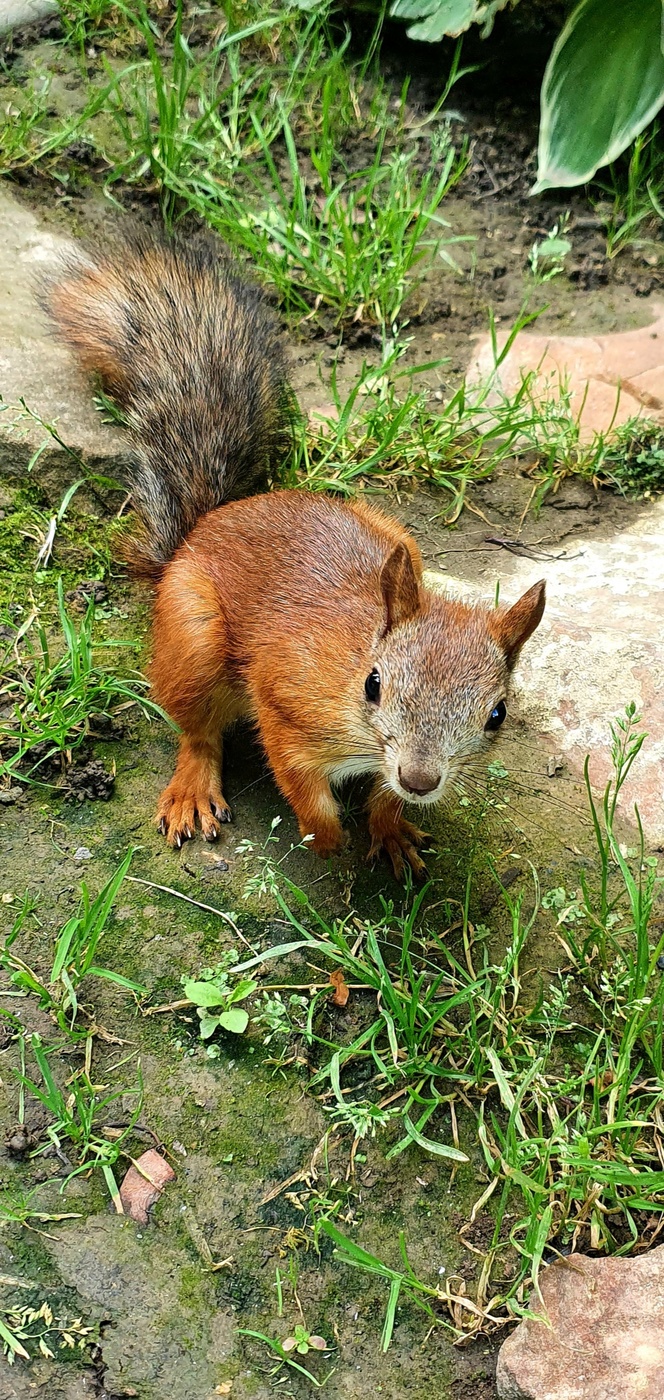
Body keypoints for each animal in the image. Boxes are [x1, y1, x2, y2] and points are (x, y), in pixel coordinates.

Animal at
---
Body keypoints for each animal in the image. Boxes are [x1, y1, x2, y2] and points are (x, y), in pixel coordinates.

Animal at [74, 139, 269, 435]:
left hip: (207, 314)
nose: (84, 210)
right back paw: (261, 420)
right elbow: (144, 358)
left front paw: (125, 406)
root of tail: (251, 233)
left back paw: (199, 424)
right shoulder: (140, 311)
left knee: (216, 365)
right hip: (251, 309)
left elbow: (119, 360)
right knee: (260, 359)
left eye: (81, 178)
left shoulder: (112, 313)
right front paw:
...
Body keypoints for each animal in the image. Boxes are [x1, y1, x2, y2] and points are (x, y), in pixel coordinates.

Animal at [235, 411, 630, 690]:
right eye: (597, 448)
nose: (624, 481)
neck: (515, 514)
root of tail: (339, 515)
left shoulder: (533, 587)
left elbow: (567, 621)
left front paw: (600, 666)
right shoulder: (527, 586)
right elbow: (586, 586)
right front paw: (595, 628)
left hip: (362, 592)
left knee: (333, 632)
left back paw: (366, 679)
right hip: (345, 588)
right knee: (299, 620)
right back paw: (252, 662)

[Problem to work on]
In the lines above, find each one with "back" and list it.

[Answer for the task]
right back paw: (261, 420)
left back paw: (199, 424)
left back paw: (366, 679)
right back paw: (252, 662)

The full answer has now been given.